The major human liver drug metabolising cytochrome P450 (CYP) enzymes are downregulated during inflammation and infectious disease state, especially during coronavirus disease 2019 (COVID-19) infection. The influx of proinflammatory cytokines, known as a 'cytokine storm', during severe COVID-19 leads to the downregulation of CYPs and triggers new cytokine release, which further dampens CYP expression. Impaired drug metabolism, along with the inevitable co-administration of drugs or 'combination therapy' in patients with COVID-19 with various comorbidities, could cause drug-drug interactions, thus worsening the disease condition. Genetic variability or polymorphism in CYP2C9 across different ethnicities could contribute to COVID-19 susceptibility. A number of drugs used in patients with COVID-19 are inducers or inhibitors of, or are metabolised by, CYP2C9, and co-administration might cause pharmacokinetic and pharmacodynamic interactions. It is also worth mentioning that some of the COVID-19 drug interactions are due to altered activity of other CYPs including CYP3A4. Isoniazid/rifampin for COVID-19 and tuberculosis co-infection; lopinavir/ritonavir and cobicistat/remdesivir combination therapy; or multi-drug therapy including ivermectin, azithromycin, montelukast and acetylsalicylic acid, known as TNR4 therapy, all improved recovery in patients with COVID-19. However, a combination of CYP2C9 inducers, inhibitors or both, and plausibly different CYP isoforms could lead to treatment failure, hepatotoxicity or serious side effects including thromboembolism or bleeding, as observed in the combined use of azithromycin/warfarin. Further, herbs that are CYP2C9 inducers and inhibitors, showed anti-COVID-19 properties, and in silico predictions postulated that phytochemical compounds could inhibit SARS-CoV-2 virus particles. COVID-19 vaccines elicit immune responses that activate cytokine release, which in turn suppresses CYP expression that could be the source of compromised CYP2C9 drug metabolism and the subsequent drug-drug interaction. Future studies are recommended to determine CYP regulation in COVID-19, while recognising the involvement of CYP2C9 and possibly utilising CYP2C9 as a target gene to tackle the ever-mutating SARS-CoV-2.

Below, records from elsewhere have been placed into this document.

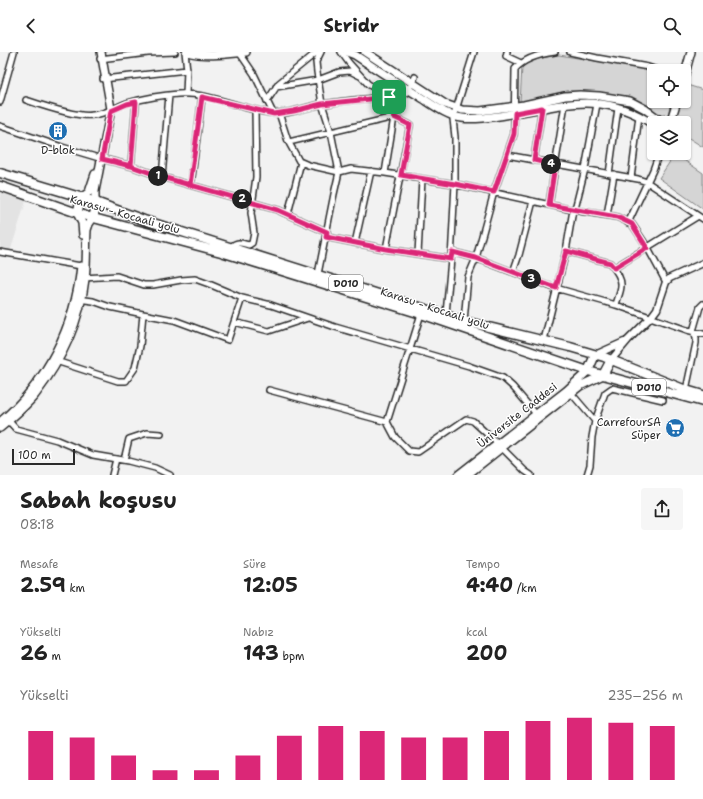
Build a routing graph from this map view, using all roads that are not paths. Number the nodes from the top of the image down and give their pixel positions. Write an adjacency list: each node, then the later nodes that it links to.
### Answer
1 (14, 52): 27 (street)
2 (175, 52): 18 (street)
3 (186, 52): 4 (main road); 22 (street)
4 (239, 52): 5 (main road); 36 (street)
5 (246, 52)
6 (317, 52): 28 (street)
7 (321, 52): 25 (street)
8 (341, 52): 23 (street)
9 (347, 52): 29 (main road)
10 (365, 52): 26 (main road)
11 (474, 52): 47 (street)
12 (555, 52): 15 (street)
13 (570, 52): 16 (street)
14 (691, 52): 20 (main road)
15 (542, 53): 19 (street)
16 (580, 53): 21 (street)
17 (507, 54): 19 (street)
18 (100, 56): 24 (main road)
19 (521, 63): 44 (street)
20 (688, 64)
21 (647, 67)
22 (187, 70): 24 (street); 30 (street)
23 (360, 76): 25 (street); 33 (street)
24 (104, 78): 46 (main road)
25 (318, 80): 28 (street); 39 (street)
26 (414, 80): 29 (street); 47 (main road)
27 (2, 83): 37 (street)
28 (276, 87): 36 (street)
29 (408, 90): 34 (street); 47 (main road)
30 (186, 94): 31 (street); 32 (street)
31 (169, 95): 38 (street); 70 (street)
32 (202, 97): 45 (street); 75 (street)
33 (389, 97): 34 (street); 39 (street)
34 (396, 97): 51 (street)
35 (26, 100): 46 (street)
36 (267, 101): 48 (street)
37 (0, 102)
38 (136, 102): 46 (street); 62 (street)
39 (322, 104): 48 (street); 54 (street)
40 (565, 104): 41 (main road); 42 (main road); 61 (street)
41 (597, 104): 43 (main road); 63 (street)
42 (542, 108): 44 (main road); 58 (street)
43 (618, 108): 49 (main road); 68 (street)
44 (515, 109): 47 (main road); 50 (main road); 56 (street)
45 (255, 110): 48 (street); 81 (street)
46 (109, 111): 57 (main road)
47 (454, 112): 74 (street)
48 (276, 113): 55 (street)
49 (639, 116): 52 (main road); 72 (street)
50 (654, 116)
51 (394, 117): 54 (street); 67 (street); 69 (street)
52 (647, 121)
53 (0, 126): 57 (street)
54 (331, 132): 55 (street); 65 (street)
55 (289, 142): 60 (street)
56 (507, 155): 58 (street); 77 (street)
57 (100, 159): 62 (street); 78 (main road); 79 (main road)
58 (534, 160): 61 (street)
59 (656, 160): 73 (street)
60 (301, 162): 65 (street); 85 (street)
61 (555, 165): 63 (street); 82 (street)
62 (131, 166): 70 (street)
63 (585, 169): 68 (street); 83 (street)
64 (371, 171): 65 (street); 67 (street); 91 (street)
65 (339, 172): 90 (street)
66 (0, 173): 78 (highway, D010)
67 (385, 173): 69 (street)
68 (612, 174): 72 (street); 86 (street)
69 (401, 175): 71 (street); 94 (street)
70 (162, 177): 75 (street)
71 (422, 178): 74 (street); 98 (street)
72 (631, 178): 73 (street)
73 (647, 182): 87 (street); 89 (street)
74 (455, 184): 77 (street); 97 (street)
75 (190, 185): 81 (street)
76 (0, 186): 84 (highway, Karasu - Kocaali yolu / D010)
77 (494, 192): 80 (street); 99 (street)
78 (82, 197): 79 (highway, D010); 84 (highway)
79 (94, 201): 88 (highway); 92 (highway, Karasu - Kocaali yolu / D010)
80 (533, 201): 82 (street); 104 (street)
81 (253, 202): 85 (street); 92 (street)
82 (549, 205): 83 (street)
83 (574, 210): 86 (street); 95 (street)
84 (77, 213): 88 (highway, Karasu - Kocaali yolu / D010); 102 (main road)
85 (288, 214): 90 (street)
86 (607, 216): 89 (street)
87 (701, 217): 93 (street)
88 (93, 218): 106 (main road); 114 (highway, Karasu - Kocaali yolu / D010)
89 (628, 222): 93 (street)
90 (326, 234): 91 (street); 105 (street)
91 (356, 243): 94 (street)
92 (231, 247): 105 (highway, Karasu - Kocaali yolu / D010)
93 (647, 248): 103 (street); 107 (street)
94 (386, 249): 98 (street)
95 (566, 251): 103 (street); 108 (street)
96 (0, 252): 102 (street)
97 (452, 252): 99 (street); 100 (street)
98 (418, 254): 100 (street)
99 (476, 258): 104 (street); 118 (street)
100 (451, 259): 115 (street)
101 (703, 263): 107 (street)
102 (81, 266): 106 (main road)
103 (614, 268): 112 (street)
104 (513, 272): 108 (street)
105 (318, 274): 115 (highway, Karasu - Kocaali yolu / D010)
106 (82, 278): 109 (street); 110 (main road)
107 (666, 282): 116 (street)
108 (556, 288): 112 (street); 122 (street)
109 (242, 298): 117 (street); 119 (street)
110 (78, 299): 113 (street); 127 (main road)
111 (703, 304): 120 (street)
112 (616, 305): 116 (street)
113 (143, 314): 119 (street); 127 (street)
114 (421, 314): 124 (street); 128 (highway, Karasu - Kocaali yolu / D010)
115 (446, 314): 118 (highway, Karasu - Kocaali yolu / D010)
116 (651, 317): 120 (street); 123 (street)
117 (308, 318): 119 (street); 124 (street)
118 (464, 320): 122 (highway, Karasu - Kocaali yolu / D010)
119 (234, 322)
120 (693, 331): 121 (street); 133 (street)
121 (703, 334)
122 (544, 340): 125 (highway, Karasu - Kocaali yolu / D010)
123 (628, 340): 125 (street); 126 (street)
124 (411, 348): 137 (street); 139 (street)
125 (595, 355): 126 (highway, Karasu - Kocaali yolu / D010); 129 (highway)
126 (611, 360): 130 (highway); 133 (highway, Karasu - Kocaali yolu / D010)
127 (55, 361): 138 (main road)
128 (564, 362): 129 (highway, Karasu - Kocaali yolu / D010); 132 (main road)
129 (588, 371): 130 (highway, Karasu - Kocaali yolu / D010); 132 (main road, Üniversite Caddesi)
130 (603, 375): 132 (main road); 136 (highway, Karasu - Kocaali yolu / D010)
131 (269, 390): 139 (street)
132 (571, 390): 137 (main road, Üniversite Caddesi); 140 (street); 143 (main road)
133 (686, 390): 134 (highway, Karasu - Kocaali yolu / D010)
134 (703, 395)
135 (663, 400): 140 (street)
136 (703, 402)
137 (536, 414): 143 (main road, Üniversite Caddesi)
138 (3, 421): 141 (main road); 144 (street)
139 (386, 422): 143 (street)
140 (595, 422): 151 (street)
141 (0, 428)
142 (161, 434): 145 (street)
143 (500, 446): 148 (main road, Üniversite Caddesi); 149 (main road); 150 (street)
144 (116, 458): 145 (street); 146 (street)
145 (124, 460): 147 (street)
146 (112, 475)
147 (170, 475)
148 (458, 475)
149 (467, 475)
150 (531, 475)
151 (587, 475)

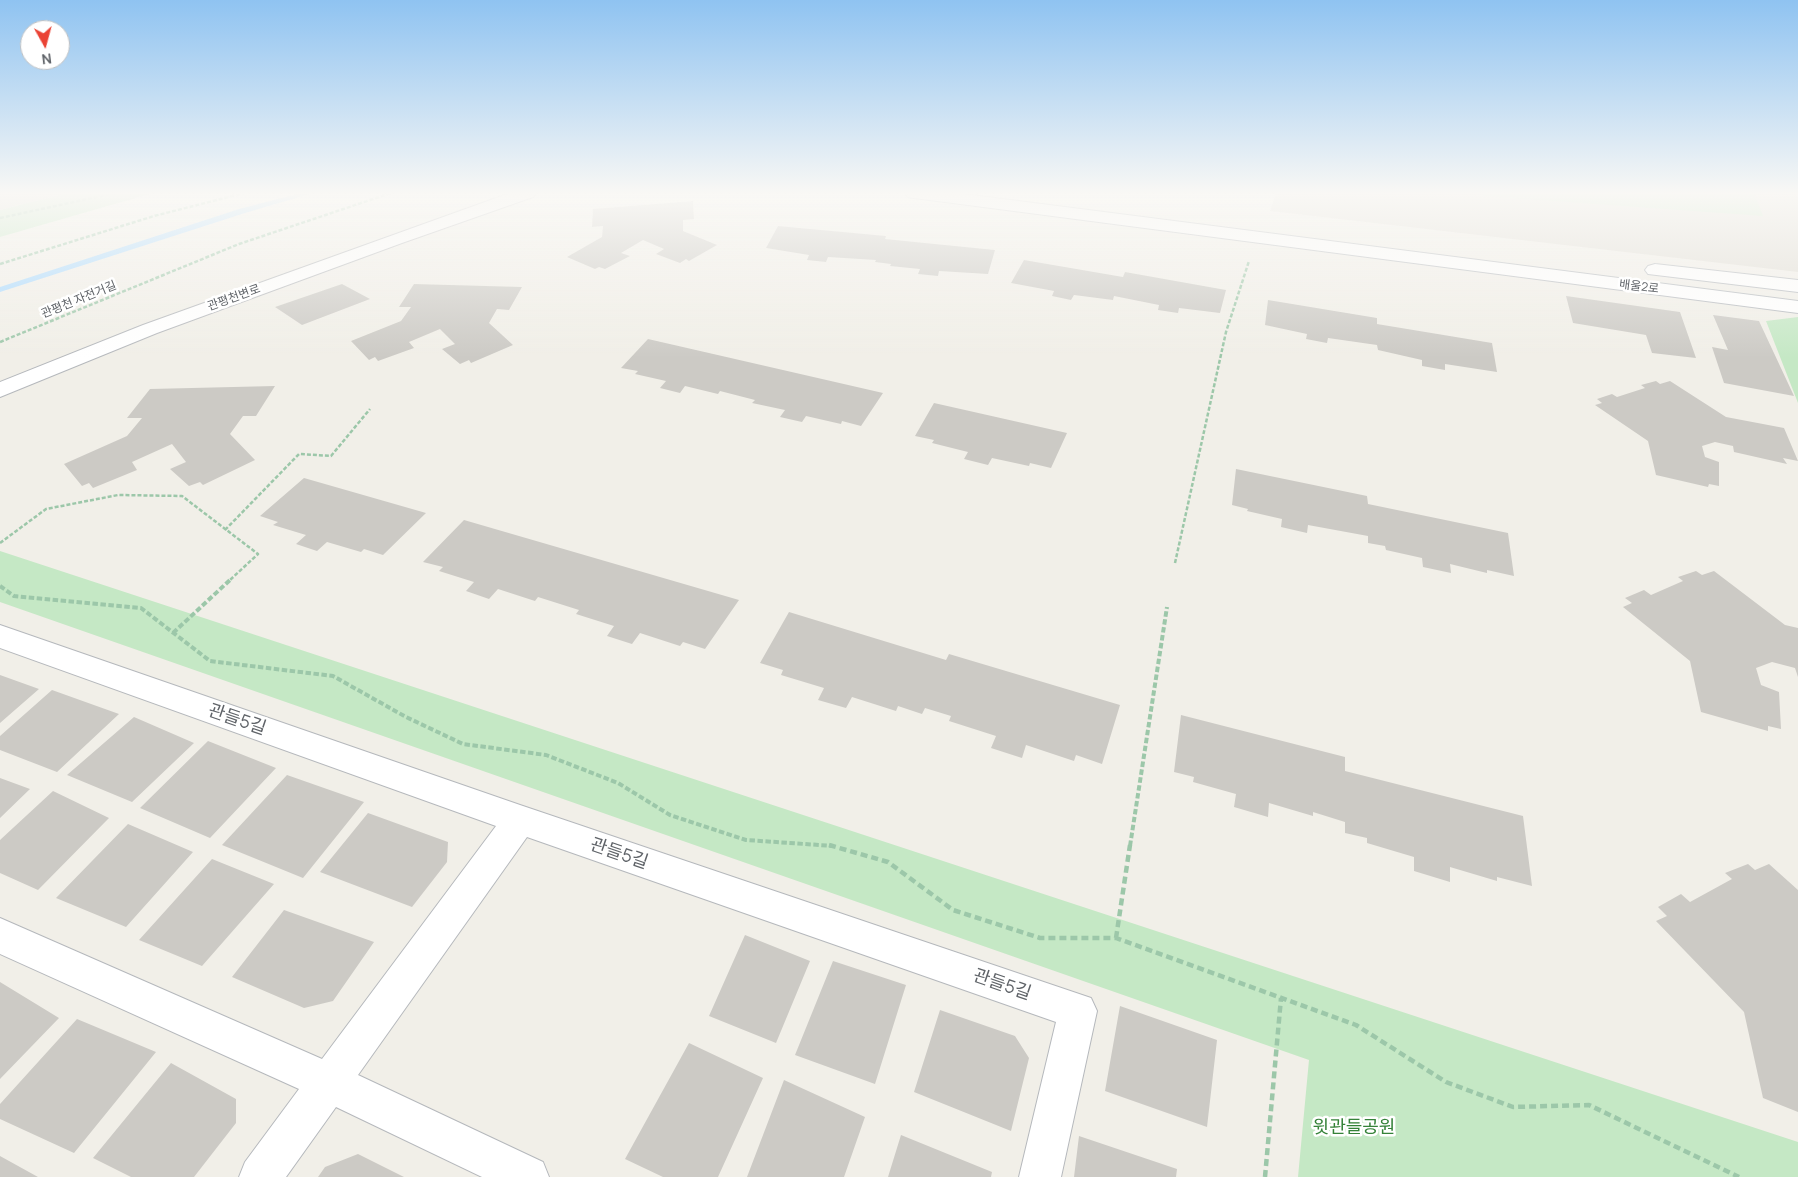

主要的人类肝脏药物代谢细胞色素 P450(CYP)酶在炎症和传染病状态下下调,特别是在 2019 年冠状病毒病(COVID-19)感染期间。严重 COVID-19 期间,促炎细胞因子的涌入,称为“细胞因子风暴”,导致 CYP 下调并触发新的细胞因子释放,进一步抑制 CYP 表达。药物代谢受损,以及 COVID-19 患者与各种合并症同时使用药物或“联合治疗”,可能导致药物相互作用,从而使病情恶化。不同种族 CYP2C9 的遗传变异或多态性可能导致 COVID-19 的易感性。COVID-19 患者使用的许多药物是 CYP2C9 的诱导剂或抑制剂,或者是 CYP2C9 的代谢产物,联合使用可能会引起药代动力学和药效学相互作用。值得一提的是,一些 COVID-19 药物相互作用是由于其他 CYP 的活性改变引起的,包括 CYP3A4。异烟肼/利福平治疗 COVID-19 和结核病合并感染;洛匹那韦/利托那韦和考比司他/瑞德西韦联合治疗;或包括伊维菌素、阿奇霉素、孟鲁司特和乙酰水杨酸在内的多药治疗,称为 TNR4 治疗,都改善了 COVID-19 患者的康复。然而,CYP2C9 诱导剂、抑制剂或两者的组合,以及可能不同的 CYP 同工酶,可能导致治疗失败、肝毒性或严重副作用,包括血栓栓塞或出血,如阿奇霉素/华法林联合使用时观察到的那样。此外,CYP2C9 诱导剂和抑制剂的草药表现出抗 COVID-19 特性,计算机预测假设植物化学化合物可以抑制 SARS-CoV-2 病毒颗粒。COVID-19 疫苗引发的免疫反应会激活细胞因子释放,进而抑制 CYP 表达,这可能是 CYP2C9 药物代谢受损和随后药物相互作用的来源。建议进行未来的研究来确定 CYP 在 COVID-19 中的调节作用,同时认识到 CYP2C9 的参与,并可能将 CYP2C9 用作针对不断突变的 SARS-CoV-2 的靶基因。